» **CONSIGNE ÉCRITE 1**:
Transformez en liste numérotée les lignes du listing, depuis son début jusqu'à la ligne contenant « travers de notre » incluse, en omettant les lignes vides.

### EXTRAIT PRÉSENTÉ ###

Et cet homme idéal existait bel et bien ! C’est aujourd’hui son mari.

Le mari ajoute : « C’est comme ça que j’ai pu me marier, alors j’ai recommandé l’application à mes amis. Deux se sont déjà unis, et un autre est sur le point d’y arriver ! »

Néanmoins, le mari a dû inventer une histoire pour expliquer comment il avait rencontré sa femme à ses parents…

Conversation entre deux utilisateurs (photo avec l’aimable autorisation de Eureka)

Et si le courant ne passe pas : au suivant !

Un autre homme (31 ans) qui s’est marié grâce à l’application, raconte :

« Je travaille dans un bureau à majorité féminine, mais c’est justement pour cela que j’ai préféré utiliser Internet. Les romances au bureau sont surtout synonymes de beaucoup de problèmes. Je voulais faire des rencontres qui n’aient aucun rapport avec mon travail. J’ai participé à des gôkon (group dating) et des machikon (group dating organisé par un quartier entier), mais premièrement, le nombre de personnes que vous pouvez rencontrer par ces canaux est limité, et dans les rencontres organisées par des amis, il y a finalement toujours un peu de gêne. Sur l’appli, le nombre d’utilisateurs est important, et grâce aux communautés, vous pouvez réduire le nombre de partenaires potentiels avec un plus grand taux de chance. Et ça ne se limite pas aux communautés de goûts. Par exemple, je pouvais déjà éliminer toutes les femmes qui participaient à la communauté "J’aime les hommes grands"… »

L’homme a échangé des messages avec près de 40 femmes différentes, et en a rencontré plus d’une quinzaine. Sur celles-ci, trois ont abouti à une relation concrète, dont l’une est devenue son épouse. À l’inverse du mari, son épouse (30 ans) s’était inscrite sur le site parce qu’il n’y avait pas d’occasion de rencontrer des hommes dans son environnement professionnel.

« J’ai participé à divers gôkon et machikon pendant un an, dit-elle, mais je n’ai rien trouvé, et je ne voulais plus perdre de temps car je voulais me marier avant mes 30 ans. Au début, j’avais assez peur de m’inscrire sur un service de matching, mais comme une amie l’avait fait, je m’y suis mise aussi, comme un moyen de me mettre en couple. »

Elle a fait la connaissance de son futur époux un mois après son inscription. Leur relation a commencé au bout de la troisième sortie ensemble.

« J’ai fait les choses vite et bien. C’est moi qui ai envoyé le premier like », dit-elle. « J’ai fait exprès de ne pas mettre de trop jolies photos de moi, parce que je n’avais pas envie de me faire remballer avec des commentaires comme "Finalement, elle n’était pas comme sur la photo". Et puis, si vous avez beaucoup de like, il faut choisir devant une montagne de candidats, ça devient compliqué. J’ai éliminé tous les hommes qui me demandent trop rapidement "On se voit ?" Concernant mon mari, j’ai d’abord vérifié qu’il était honnête en échangeant par message avec lui pendant un mois. »

### DONNÉES À ANALYSER ###

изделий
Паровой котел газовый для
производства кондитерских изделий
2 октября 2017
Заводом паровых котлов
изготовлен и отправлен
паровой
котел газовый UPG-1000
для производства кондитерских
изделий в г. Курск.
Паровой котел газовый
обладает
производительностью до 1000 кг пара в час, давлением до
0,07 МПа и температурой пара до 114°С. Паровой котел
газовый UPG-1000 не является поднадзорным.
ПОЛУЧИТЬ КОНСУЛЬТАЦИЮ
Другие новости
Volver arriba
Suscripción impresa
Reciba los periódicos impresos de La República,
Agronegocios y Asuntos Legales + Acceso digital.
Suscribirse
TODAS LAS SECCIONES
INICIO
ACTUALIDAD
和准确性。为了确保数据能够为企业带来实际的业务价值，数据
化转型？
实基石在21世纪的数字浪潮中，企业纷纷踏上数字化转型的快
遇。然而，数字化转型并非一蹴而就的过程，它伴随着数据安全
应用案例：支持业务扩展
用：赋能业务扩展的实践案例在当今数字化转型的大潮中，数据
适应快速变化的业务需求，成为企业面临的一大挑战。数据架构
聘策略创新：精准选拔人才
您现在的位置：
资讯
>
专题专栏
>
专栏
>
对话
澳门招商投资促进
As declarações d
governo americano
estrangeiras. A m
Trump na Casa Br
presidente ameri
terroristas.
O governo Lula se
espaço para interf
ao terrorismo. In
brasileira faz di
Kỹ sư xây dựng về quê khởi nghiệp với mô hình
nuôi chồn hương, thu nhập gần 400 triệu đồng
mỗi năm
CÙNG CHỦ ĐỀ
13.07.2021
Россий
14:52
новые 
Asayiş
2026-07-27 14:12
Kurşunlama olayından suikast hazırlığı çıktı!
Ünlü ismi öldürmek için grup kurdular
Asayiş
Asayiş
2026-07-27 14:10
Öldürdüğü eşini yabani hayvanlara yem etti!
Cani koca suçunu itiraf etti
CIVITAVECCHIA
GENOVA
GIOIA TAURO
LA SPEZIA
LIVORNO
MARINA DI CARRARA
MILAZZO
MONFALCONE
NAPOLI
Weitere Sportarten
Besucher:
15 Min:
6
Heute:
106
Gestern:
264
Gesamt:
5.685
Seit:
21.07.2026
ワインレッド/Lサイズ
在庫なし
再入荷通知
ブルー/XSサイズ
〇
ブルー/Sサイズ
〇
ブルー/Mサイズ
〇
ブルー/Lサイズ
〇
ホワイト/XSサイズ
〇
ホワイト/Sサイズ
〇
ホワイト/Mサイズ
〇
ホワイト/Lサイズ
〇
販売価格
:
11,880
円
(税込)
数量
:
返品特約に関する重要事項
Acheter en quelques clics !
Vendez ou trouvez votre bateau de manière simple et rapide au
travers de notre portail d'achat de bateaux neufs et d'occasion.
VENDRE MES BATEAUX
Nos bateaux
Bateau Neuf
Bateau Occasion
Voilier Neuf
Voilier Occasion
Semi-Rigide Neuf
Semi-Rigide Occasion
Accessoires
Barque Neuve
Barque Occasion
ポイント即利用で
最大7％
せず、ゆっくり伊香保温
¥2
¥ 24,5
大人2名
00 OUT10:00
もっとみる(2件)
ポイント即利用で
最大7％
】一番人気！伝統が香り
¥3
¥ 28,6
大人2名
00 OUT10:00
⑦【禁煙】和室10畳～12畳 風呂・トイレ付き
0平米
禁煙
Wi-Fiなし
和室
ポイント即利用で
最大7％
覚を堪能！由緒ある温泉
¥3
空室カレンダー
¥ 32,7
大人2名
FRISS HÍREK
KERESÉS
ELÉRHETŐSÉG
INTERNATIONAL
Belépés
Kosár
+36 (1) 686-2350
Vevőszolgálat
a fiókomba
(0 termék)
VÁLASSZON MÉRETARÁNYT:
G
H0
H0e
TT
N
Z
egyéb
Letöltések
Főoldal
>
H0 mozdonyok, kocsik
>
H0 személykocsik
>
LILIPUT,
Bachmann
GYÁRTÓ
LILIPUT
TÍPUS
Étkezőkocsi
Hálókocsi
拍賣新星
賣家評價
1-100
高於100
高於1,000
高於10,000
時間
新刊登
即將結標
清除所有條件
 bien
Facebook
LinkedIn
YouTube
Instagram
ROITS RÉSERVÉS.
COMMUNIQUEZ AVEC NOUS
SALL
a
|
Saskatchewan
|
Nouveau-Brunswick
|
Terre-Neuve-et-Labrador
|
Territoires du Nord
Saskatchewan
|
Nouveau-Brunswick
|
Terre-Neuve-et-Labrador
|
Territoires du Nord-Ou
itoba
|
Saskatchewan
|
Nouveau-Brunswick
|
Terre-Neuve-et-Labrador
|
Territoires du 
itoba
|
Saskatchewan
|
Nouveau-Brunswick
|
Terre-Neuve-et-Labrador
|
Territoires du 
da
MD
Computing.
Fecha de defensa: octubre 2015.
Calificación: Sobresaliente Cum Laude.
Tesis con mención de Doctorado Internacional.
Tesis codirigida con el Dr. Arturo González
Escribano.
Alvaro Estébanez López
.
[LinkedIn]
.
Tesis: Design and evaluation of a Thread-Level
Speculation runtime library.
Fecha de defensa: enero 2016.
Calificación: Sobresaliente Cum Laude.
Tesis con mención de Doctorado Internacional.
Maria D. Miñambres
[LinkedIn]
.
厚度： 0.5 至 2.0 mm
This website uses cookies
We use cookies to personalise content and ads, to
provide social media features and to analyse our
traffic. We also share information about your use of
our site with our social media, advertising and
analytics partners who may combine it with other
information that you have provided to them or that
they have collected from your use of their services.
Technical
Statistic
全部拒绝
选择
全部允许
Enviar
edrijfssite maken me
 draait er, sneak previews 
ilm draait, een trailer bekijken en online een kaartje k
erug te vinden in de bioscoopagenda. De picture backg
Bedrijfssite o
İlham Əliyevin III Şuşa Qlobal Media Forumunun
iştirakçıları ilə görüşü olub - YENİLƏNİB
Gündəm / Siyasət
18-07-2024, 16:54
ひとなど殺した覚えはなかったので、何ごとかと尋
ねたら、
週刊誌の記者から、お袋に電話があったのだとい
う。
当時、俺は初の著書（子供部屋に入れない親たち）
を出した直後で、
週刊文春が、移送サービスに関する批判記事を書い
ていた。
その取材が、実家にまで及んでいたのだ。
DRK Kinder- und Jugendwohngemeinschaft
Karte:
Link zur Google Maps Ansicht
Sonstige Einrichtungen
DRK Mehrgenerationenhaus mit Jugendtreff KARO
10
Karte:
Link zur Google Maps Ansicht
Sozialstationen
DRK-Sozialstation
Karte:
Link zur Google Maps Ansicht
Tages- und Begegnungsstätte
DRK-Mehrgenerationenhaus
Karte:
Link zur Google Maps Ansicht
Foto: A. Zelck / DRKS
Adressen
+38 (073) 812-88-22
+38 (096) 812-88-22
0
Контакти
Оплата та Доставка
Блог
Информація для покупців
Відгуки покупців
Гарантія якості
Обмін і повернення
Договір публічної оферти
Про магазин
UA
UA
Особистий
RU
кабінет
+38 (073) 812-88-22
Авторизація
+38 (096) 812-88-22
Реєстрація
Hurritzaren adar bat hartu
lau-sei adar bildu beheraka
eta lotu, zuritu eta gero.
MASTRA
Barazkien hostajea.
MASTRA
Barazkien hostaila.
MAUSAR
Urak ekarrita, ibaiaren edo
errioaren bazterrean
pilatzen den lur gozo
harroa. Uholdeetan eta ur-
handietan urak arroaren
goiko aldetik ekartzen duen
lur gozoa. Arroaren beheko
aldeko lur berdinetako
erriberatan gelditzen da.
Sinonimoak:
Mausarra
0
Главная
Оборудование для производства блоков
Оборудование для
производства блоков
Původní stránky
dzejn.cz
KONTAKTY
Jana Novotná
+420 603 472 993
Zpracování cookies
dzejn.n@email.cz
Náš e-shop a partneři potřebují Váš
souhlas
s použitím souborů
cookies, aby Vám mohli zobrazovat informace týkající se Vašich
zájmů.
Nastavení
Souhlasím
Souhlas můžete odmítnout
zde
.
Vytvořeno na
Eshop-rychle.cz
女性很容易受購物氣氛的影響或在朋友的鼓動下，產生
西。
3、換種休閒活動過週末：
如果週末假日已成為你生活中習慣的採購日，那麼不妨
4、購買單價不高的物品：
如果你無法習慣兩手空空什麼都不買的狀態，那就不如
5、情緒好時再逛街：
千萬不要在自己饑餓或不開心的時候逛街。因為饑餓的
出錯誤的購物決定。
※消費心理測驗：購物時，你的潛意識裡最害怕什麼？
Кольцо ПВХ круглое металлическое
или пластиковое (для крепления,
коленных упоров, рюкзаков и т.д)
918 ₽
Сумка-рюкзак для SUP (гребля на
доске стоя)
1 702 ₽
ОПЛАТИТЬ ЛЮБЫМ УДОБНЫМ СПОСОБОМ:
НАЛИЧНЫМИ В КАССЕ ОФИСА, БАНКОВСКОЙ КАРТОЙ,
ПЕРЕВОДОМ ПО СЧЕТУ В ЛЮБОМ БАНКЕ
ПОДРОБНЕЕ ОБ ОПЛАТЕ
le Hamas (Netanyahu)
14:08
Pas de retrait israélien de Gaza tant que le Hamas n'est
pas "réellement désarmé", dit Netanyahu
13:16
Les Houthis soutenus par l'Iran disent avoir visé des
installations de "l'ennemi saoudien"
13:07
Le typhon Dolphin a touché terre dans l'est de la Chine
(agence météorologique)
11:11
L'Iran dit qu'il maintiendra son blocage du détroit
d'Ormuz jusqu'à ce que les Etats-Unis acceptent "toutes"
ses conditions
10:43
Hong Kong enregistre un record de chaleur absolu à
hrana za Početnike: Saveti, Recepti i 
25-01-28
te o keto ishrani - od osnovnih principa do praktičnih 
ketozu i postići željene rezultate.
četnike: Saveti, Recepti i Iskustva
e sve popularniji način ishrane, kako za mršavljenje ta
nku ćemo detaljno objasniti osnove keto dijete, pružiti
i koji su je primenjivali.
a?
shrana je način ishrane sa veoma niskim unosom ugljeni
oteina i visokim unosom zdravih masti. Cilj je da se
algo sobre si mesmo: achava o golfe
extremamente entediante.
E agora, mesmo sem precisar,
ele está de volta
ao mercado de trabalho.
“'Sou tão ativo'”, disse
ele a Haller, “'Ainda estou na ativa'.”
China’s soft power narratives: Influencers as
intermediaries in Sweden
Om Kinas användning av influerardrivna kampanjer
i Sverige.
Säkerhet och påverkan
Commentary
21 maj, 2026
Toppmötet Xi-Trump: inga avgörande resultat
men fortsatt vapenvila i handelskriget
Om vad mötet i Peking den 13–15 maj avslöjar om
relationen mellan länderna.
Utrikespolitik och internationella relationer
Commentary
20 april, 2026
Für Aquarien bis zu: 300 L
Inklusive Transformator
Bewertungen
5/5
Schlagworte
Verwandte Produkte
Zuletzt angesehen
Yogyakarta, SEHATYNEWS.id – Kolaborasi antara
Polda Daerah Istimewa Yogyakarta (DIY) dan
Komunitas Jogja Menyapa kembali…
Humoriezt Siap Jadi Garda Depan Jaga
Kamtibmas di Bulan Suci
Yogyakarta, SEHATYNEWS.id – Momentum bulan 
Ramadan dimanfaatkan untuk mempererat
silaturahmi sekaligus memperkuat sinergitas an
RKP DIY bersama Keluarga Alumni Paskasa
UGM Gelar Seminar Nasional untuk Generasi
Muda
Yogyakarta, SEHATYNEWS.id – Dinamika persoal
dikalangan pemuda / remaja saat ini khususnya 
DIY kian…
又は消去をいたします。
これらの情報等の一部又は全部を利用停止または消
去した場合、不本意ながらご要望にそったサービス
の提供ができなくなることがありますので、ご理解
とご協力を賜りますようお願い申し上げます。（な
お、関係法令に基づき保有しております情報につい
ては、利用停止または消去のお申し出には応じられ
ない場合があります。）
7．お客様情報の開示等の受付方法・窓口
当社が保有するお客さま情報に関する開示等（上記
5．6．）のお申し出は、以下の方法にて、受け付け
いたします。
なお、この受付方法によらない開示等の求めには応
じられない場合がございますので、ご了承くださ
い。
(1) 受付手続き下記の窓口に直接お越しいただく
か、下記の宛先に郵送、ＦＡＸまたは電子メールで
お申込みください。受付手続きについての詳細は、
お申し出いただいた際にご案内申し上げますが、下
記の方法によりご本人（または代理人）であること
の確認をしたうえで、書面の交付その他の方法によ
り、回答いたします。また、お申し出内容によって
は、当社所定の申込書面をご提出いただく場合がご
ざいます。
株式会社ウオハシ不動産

###

» **CONSIGNE ÉCRITE 2**:
D'après l'extrait présenté, les affirmations suivantes sont-elles exactes ? Pour chacune, répondez par oui ou par non et citez les mots du texte qui permettent de trancher.
(a) L'homme de 31 ans a échangé des messages avec près de 40 femmes.
(b) L'épouse a fait la connaissance de son futur mari six mois après son inscription.
(c) C'est le mari qui a envoyé le premier like.

» **ESPACE RÉPONSE 1**:
1. изделий
2. Паровой котел газовый для
3. производства кондитерских изделий
4. 2 октября 2017
5. Заводом паровых котлов
6. изготовлен и отправлен
7. паровой
8. котел газовый UPG-1000
9. для производства кондитерских
10. изделий в г. Курск.
11. Паровой котел газовый
12. обладает
13. производительностью до 1000 кг пара в час, давлением до
14. 0,07 МПа и температурой пара до 114°С. Паровой котел
15. газовый UPG-1000 не является поднадзорным.
16. ПОЛУЧИТЬ КОНСУЛЬТАЦИЮ
17. Другие новости
18. Volver arriba
19. Suscripción impresa
20. Reciba los periódicos impresos de La República,
21. Agronegocios y Asuntos Legales + Acceso digital.
22. Suscribirse
23. TODAS LAS SECCIONES
24. INICIO
25. ACTUALIDAD
26. 和准确性。为了确保数据能够为企业带来实际的业务价值，数据
27. 化转型？
28. 实基石在21世纪的数字浪潮中，企业纷纷踏上数字化转型的快
29. 遇。然而，数字化转型并非一蹴而就的过程，它伴随着数据安全
30. 应用案例：支持业务扩展
31. 用：赋能业务扩展的实践案例在当今数字化转型的大潮中，数据
32. 适应快速变化的业务需求，成为企业面临的一大挑战。数据架构
33. 聘策略创新：精准选拔人才
34. 您现在的位置：
35. 资讯
36. >
37. 专题专栏
38. >
39. 专栏
40. >
41. 对话
42. 澳门招商投资促进
43. As declarações d
44. governo americano
45. estrangeiras. A m
46. Trump na Casa Br
47. presidente ameri
48. terroristas.
49. O governo Lula se
50. espaço para interf
51. ao terrorismo. In
52. brasileira faz di
53. Kỹ sư xây dựng về quê khởi nghiệp với mô hình
54. nuôi chồn hương, thu nhập gần 400 triệu đồng
55. mỗi năm
56. CÙNG CHỦ ĐỀ
57. 13.07.2021
58. Россий
59. 14:52
60. новые 
61. Asayiş
62. 2026-07-27 14:12
63. Kurşunlama olayından suikast hazırlığı çıktı!
64. Ünlü ismi öldürmek için grup kurdular
65. Asayiş
66. Asayiş
67. 2026-07-27 14:10
68. Öldürdüğü eşini yabani hayvanlara yem etti!
69. Cani koca suçunu itiraf etti
70. CIVITAVECCHIA
71. GENOVA
72. GIOIA TAURO
73. LA SPEZIA
74. LIVORNO
75. MARINA DI CARRARA
76. MILAZZO
77. MONFALCONE
78. NAPOLI
79. Weitere Sportarten
80. Besucher:
81. 15 Min:
82. 6
83. Heute:
84. 106
85. Gestern:
86. 264
87. Gesamt:
88. 5.685
89. Seit:
90. 21.07.2026
91. ワインレッド/Lサイズ
92. 在庫なし
93. 再入荷通知
94. ブルー/XSサイズ
95. 〇
96. ブルー/Sサイズ
97. 〇
98. ブルー/Mサイズ
99. 〇
100. ブルー/Lサイズ
101. 〇
102. ホワイト/XSサイズ
103. 〇
104. ホワイト/Sサイズ
105. 〇
106. ホワイト/Mサイズ
107. 〇
108. ホワイト/Lサイズ
109. 〇
110. 販売価格
111. :
112. 11,880
113. 円
114. (税込)
115. 数量
116. :
117. 返品特約に関する重要事項
118. Acheter en quelques clics !
119. Vendez ou trouvez votre bateau de manière simple et rapide au
120. travers de notre portail d'achat de bateaux neufs et d'occasion.

» **ESPACE RÉPONSE 2**:
(a) Oui : « L’homme a échangé des messages avec près de 40 femmes différentes ».
(b) Non : « Elle a fait la connaissance de son futur époux un mois après son inscription. »
(c) Non : « C’est moi qui ai envoyé le premier like », dit-elle.